Aim
Could you extract every line of the data below and reproduce each one verbatim?

Raw data
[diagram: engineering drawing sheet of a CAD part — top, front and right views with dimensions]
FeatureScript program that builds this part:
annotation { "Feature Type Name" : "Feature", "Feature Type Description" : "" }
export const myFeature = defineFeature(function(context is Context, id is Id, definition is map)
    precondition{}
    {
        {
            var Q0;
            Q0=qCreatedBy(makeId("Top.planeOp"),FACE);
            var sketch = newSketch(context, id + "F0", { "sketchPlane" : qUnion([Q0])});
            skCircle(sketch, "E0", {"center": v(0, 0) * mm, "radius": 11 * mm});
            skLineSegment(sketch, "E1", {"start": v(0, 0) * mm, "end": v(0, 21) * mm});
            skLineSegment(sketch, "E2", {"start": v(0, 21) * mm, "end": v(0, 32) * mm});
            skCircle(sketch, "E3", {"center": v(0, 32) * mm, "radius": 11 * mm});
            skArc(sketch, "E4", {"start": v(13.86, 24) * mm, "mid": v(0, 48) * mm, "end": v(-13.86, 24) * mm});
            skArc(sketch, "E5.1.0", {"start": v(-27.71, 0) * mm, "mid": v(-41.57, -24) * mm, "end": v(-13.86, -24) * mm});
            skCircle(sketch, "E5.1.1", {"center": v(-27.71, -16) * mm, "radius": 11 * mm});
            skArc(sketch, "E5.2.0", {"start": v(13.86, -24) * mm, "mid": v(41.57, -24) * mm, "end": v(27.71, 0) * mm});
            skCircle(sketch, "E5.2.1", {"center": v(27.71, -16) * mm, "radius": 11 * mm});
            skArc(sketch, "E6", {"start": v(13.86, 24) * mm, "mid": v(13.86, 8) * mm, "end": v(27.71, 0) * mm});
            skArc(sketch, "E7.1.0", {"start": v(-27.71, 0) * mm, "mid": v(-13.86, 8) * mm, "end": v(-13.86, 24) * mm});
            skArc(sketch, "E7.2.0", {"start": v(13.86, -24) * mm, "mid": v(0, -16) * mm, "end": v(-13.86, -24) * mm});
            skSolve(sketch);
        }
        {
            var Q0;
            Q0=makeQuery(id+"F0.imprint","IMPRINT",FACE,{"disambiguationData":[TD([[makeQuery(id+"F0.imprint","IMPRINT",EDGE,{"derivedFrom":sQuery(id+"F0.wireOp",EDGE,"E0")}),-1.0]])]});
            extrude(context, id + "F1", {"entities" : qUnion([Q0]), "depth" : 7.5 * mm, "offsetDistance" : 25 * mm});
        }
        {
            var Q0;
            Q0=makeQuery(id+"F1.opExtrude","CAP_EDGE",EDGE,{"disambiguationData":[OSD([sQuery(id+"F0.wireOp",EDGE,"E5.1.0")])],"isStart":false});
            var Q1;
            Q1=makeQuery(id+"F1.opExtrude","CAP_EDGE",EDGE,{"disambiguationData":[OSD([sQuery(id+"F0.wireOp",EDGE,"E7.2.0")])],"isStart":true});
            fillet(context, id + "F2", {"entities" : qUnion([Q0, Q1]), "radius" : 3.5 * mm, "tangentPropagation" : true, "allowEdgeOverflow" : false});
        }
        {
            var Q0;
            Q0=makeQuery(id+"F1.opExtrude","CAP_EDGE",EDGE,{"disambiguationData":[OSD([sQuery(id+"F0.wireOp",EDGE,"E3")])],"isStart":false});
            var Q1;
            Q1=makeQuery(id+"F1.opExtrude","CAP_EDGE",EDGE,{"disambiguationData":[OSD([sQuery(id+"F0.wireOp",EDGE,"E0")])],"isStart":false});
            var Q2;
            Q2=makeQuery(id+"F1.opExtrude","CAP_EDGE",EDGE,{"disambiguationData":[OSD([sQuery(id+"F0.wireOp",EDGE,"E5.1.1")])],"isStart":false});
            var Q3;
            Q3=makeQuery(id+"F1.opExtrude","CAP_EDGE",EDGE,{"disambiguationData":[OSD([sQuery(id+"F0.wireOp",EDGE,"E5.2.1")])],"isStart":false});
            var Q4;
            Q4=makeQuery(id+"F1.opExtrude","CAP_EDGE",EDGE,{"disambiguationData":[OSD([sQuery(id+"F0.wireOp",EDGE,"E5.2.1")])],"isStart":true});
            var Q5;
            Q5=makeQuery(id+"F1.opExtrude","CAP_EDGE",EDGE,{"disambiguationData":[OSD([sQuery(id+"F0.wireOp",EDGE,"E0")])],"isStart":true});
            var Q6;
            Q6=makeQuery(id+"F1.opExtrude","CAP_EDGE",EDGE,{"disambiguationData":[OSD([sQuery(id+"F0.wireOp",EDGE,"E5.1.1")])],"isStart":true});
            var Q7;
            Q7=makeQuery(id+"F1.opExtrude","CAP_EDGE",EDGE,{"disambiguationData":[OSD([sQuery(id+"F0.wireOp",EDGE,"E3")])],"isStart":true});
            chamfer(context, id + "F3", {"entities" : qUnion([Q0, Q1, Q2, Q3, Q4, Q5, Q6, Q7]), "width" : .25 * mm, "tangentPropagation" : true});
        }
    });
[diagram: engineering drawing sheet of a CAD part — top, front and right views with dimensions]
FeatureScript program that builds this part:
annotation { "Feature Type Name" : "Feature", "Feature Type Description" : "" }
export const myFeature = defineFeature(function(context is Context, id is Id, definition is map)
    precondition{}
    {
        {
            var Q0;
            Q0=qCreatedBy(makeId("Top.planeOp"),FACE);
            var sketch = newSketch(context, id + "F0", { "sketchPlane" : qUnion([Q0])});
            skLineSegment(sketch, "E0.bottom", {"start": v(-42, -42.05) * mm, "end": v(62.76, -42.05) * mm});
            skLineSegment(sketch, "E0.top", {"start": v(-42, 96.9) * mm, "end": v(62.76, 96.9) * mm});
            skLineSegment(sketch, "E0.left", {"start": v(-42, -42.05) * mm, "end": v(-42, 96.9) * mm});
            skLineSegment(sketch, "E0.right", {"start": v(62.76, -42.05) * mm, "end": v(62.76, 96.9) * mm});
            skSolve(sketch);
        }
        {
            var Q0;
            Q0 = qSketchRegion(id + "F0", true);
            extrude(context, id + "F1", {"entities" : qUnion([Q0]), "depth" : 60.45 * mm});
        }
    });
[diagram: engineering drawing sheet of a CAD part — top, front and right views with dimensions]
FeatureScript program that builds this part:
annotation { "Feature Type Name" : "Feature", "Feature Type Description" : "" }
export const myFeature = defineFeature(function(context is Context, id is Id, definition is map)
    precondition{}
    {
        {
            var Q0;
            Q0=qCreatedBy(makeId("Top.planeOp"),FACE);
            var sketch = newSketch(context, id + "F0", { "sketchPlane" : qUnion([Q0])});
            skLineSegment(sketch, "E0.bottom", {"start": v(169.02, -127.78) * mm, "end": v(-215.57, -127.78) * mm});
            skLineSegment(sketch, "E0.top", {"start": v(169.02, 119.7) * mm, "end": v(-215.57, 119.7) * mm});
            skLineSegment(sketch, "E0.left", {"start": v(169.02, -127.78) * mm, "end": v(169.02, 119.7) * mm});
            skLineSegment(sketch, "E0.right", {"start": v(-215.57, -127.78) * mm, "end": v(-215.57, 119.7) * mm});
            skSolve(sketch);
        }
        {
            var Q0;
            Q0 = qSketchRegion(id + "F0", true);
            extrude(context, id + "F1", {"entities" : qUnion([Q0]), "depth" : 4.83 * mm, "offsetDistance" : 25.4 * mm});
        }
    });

Response for this exercise
[diagram: engineering drawing sheet of a CAD part — top, front and right views with dimensions]
FeatureScript program that builds this part:
annotation { "Feature Type Name" : "Feature", "Feature Type Description" : "" }
export const myFeature = defineFeature(function(context is Context, id is Id, definition is map)
    precondition{}
    {
        {
            var Q0;
            Q0=qCreatedBy(makeId("Top.planeOp"),FACE);
            var sketch = newSketch(context, id + "F0", { "sketchPlane" : qUnion([Q0])});
            skCircle(sketch, "E0", {"center": v(0, 0) * mm, "radius": 11 * mm});
            skLineSegment(sketch, "E1", {"start": v(0, 0) * mm, "end": v(0, 21) * mm});
            skLineSegment(sketch, "E2", {"start": v(0, 21) * mm, "end": v(0, 32) * mm});
            skCircle(sketch, "E3", {"center": v(0, 32) * mm, "radius": 11 * mm});
            skArc(sketch, "E4", {"start": v(13.86, 24) * mm, "mid": v(0, 48) * mm, "end": v(-13.86, 24) * mm});
            skArc(sketch, "E5.1.0", {"start": v(-27.71, 0) * mm, "mid": v(-41.57, -24) * mm, "end": v(-13.86, -24) * mm});
            skCircle(sketch, "E5.1.1", {"center": v(-27.71, -16) * mm, "radius": 11 * mm});
            skArc(sketch, "E5.2.0", {"start": v(13.86, -24) * mm, "mid": v(41.57, -24) * mm, "end": v(27.71, 0) * mm});
            skCircle(sketch, "E5.2.1", {"center": v(27.71, -16) * mm, "radius": 11 * mm});
            skArc(sketch, "E6", {"start": v(13.86, 24) * mm, "mid": v(13.86, 8) * mm, "end": v(27.71, 0) * mm});
            skArc(sketch, "E7.1.0", {"start": v(-27.71, 0) * mm, "mid": v(-13.86, 8) * mm, "end": v(-13.86, 24) * mm});
            skArc(sketch, "E7.2.0", {"start": v(13.86, -24) * mm, "mid": v(0, -16) * mm, "end": v(-13.86, -24) * mm});
            skSolve(sketch);
        }
        {
            var Q0;
            Q0=makeQuery(id+"F0.imprint","IMPRINT",FACE,{"disambiguationData":[TD([[makeQuery(id+"F0.imprint","IMPRINT",EDGE,{"derivedFrom":sQuery(id+"F0.wireOp",EDGE,"E0")}),-1.0]])]});
            extrude(context, id + "F1", {"entities" : qUnion([Q0]), "depth" : 7.5 * mm, "offsetDistance" : 25 * mm});
        }
        {
            var Q0;
            Q0=makeQuery(id+"F1.opExtrude","CAP_EDGE",EDGE,{"disambiguationData":[OSD([sQuery(id+"F0.wireOp",EDGE,"E5.1.0")])],"isStart":false});
            var Q1;
            Q1=makeQuery(id+"F1.opExtrude","CAP_EDGE",EDGE,{"disambiguationData":[OSD([sQuery(id+"F0.wireOp",EDGE,"E7.2.0")])],"isStart":true});
            fillet(context, id + "F2", {"entities" : qUnion([Q0, Q1]), "radius" : 3.5 * mm, "tangentPropagation" : true, "allowEdgeOverflow" : false});
        }
        {
            var Q0;
            Q0=makeQuery(id+"F1.opExtrude","CAP_EDGE",EDGE,{"disambiguationData":[OSD([sQuery(id+"F0.wireOp",EDGE,"E3")])],"isStart":false});
            var Q1;
            Q1=makeQuery(id+"F1.opExtrude","CAP_EDGE",EDGE,{"disambiguationData":[OSD([sQuery(id+"F0.wireOp",EDGE,"E0")])],"isStart":false});
            var Q2;
            Q2=makeQuery(id+"F1.opExtrude","CAP_EDGE",EDGE,{"disambiguationData":[OSD([sQuery(id+"F0.wireOp",EDGE,"E5.1.1")])],"isStart":false});
            var Q3;
            Q3=makeQuery(id+"F1.opExtrude","CAP_EDGE",EDGE,{"disambiguationData":[OSD([sQuery(id+"F0.wireOp",EDGE,"E5.2.1")])],"isStart":false});
            var Q4;
            Q4=makeQuery(id+"F1.opExtrude","CAP_EDGE",EDGE,{"disambiguationData":[OSD([sQuery(id+"F0.wireOp",EDGE,"E5.2.1")])],"isStart":true});
            var Q5;
            Q5=makeQuery(id+"F1.opExtrude","CAP_EDGE",EDGE,{"disambiguationData":[OSD([sQuery(id+"F0.wireOp",EDGE,"E0")])],"isStart":true});
            var Q6;
            Q6=makeQuery(id+"F1.opExtrude","CAP_EDGE",EDGE,{"disambiguationData":[OSD([sQuery(id+"F0.wireOp",EDGE,"E5.1.1")])],"isStart":true});
            var Q7;
            Q7=makeQuery(id+"F1.opExtrude","CAP_EDGE",EDGE,{"disambiguationData":[OSD([sQuery(id+"F0.wireOp",EDGE,"E3")])],"isStart":true});
            chamfer(context, id + "F3", {"entities" : qUnion([Q0, Q1, Q2, Q3, Q4, Q5, Q6, Q7]), "width" : .25 * mm, "tangentPropagation" : true});
        }
    });
[diagram: engineering drawing sheet of a CAD part — top, front and right views with dimensions]
FeatureScript program that builds this part:
annotation { "Feature Type Name" : "Feature", "Feature Type Description" : "" }
export const myFeature = defineFeature(function(context is Context, id is Id, definition is map)
    precondition{}
    {
        {
            var Q0;
            Q0=qCreatedBy(makeId("Top.planeOp"),FACE);
            var sketch = newSketch(context, id + "F0", { "sketchPlane" : qUnion([Q0])});
            skLineSegment(sketch, "E0.bottom", {"start": v(-42, -42.05) * mm, "end": v(62.76, -42.05) * mm});
            skLineSegment(sketch, "E0.top", {"start": v(-42, 96.9) * mm, "end": v(62.76, 96.9) * mm});
            skLineSegment(sketch, "E0.left", {"start": v(-42, -42.05) * mm, "end": v(-42, 96.9) * mm});
            skLineSegment(sketch, "E0.right", {"start": v(62.76, -42.05) * mm, "end": v(62.76, 96.9) * mm});
            skSolve(sketch);
        }
        {
            var Q0;
            Q0 = qSketchRegion(id + "F0", true);
            extrude(context, id + "F1", {"entities" : qUnion([Q0]), "depth" : 60.45 * mm});
        }
    });
[diagram: engineering drawing sheet of a CAD part — top, front and right views with dimensions]
FeatureScript program that builds this part:
annotation { "Feature Type Name" : "Feature", "Feature Type Description" : "" }
export const myFeature = defineFeature(function(context is Context, id is Id, definition is map)
    precondition{}
    {
        {
            var Q0;
            Q0=qCreatedBy(makeId("Top.planeOp"),FACE);
            var sketch = newSketch(context, id + "F0", { "sketchPlane" : qUnion([Q0])});
            skLineSegment(sketch, "E0.bottom", {"start": v(169.02, -127.78) * mm, "end": v(-215.57, -127.78) * mm});
            skLineSegment(sketch, "E0.top", {"start": v(169.02, 119.7) * mm, "end": v(-215.57, 119.7) * mm});
            skLineSegment(sketch, "E0.left", {"start": v(169.02, -127.78) * mm, "end": v(169.02, 119.7) * mm});
            skLineSegment(sketch, "E0.right", {"start": v(-215.57, -127.78) * mm, "end": v(-215.57, 119.7) * mm});
            skSolve(sketch);
        }
        {
            var Q0;
            Q0 = qSketchRegion(id + "F0", true);
            extrude(context, id + "F1", {"entities" : qUnion([Q0]), "depth" : 4.83 * mm, "offsetDistance" : 25.4 * mm});
        }
    });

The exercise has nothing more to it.